#### PROBLEM REQUIREMENTS:
For the entries that follow, tally the lines holding the string "from". Give the total and nothing else.

#### PROVIDED INFORMATION:
• • • • • • •

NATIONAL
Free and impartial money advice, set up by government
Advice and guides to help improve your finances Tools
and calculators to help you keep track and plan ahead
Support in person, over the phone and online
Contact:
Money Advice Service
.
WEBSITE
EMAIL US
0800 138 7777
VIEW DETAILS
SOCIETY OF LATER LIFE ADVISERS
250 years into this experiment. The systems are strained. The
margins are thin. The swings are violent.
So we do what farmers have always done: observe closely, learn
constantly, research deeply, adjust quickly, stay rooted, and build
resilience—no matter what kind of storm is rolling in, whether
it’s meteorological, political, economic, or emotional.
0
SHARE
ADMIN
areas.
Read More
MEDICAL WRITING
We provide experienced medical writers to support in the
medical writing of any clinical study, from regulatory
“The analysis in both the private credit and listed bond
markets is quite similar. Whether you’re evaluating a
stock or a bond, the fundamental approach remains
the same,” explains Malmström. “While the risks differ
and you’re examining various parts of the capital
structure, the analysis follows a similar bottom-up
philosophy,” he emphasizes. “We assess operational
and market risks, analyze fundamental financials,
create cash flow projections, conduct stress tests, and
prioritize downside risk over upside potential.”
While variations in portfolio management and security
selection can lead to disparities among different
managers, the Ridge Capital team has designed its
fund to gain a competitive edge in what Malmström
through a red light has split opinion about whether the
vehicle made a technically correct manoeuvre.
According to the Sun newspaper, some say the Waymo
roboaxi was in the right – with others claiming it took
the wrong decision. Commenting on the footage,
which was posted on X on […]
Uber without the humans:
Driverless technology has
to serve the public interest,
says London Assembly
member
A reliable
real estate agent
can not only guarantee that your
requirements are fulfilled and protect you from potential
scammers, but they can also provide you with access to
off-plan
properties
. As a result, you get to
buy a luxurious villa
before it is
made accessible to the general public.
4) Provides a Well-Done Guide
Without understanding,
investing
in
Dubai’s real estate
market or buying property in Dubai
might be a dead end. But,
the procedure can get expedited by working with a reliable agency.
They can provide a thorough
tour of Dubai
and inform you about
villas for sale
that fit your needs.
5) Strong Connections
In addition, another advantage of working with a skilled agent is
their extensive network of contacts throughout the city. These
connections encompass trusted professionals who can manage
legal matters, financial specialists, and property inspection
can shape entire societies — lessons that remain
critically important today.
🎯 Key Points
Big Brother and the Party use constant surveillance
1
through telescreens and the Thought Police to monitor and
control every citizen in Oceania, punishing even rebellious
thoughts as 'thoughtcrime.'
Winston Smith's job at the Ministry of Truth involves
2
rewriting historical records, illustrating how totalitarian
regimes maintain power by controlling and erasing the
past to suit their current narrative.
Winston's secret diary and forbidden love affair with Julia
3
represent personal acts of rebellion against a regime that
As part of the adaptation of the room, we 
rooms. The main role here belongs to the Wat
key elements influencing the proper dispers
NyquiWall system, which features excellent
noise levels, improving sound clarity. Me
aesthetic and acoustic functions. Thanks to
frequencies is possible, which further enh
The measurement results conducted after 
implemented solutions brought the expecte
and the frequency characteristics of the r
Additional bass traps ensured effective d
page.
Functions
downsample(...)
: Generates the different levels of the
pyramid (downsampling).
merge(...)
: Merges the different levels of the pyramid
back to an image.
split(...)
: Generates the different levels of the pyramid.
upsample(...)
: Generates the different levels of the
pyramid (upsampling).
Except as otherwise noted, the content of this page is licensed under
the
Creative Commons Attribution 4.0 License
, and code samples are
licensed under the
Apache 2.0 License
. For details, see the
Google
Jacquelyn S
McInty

• • • • • • •

#### RESULT OF THE EXERCISE:
2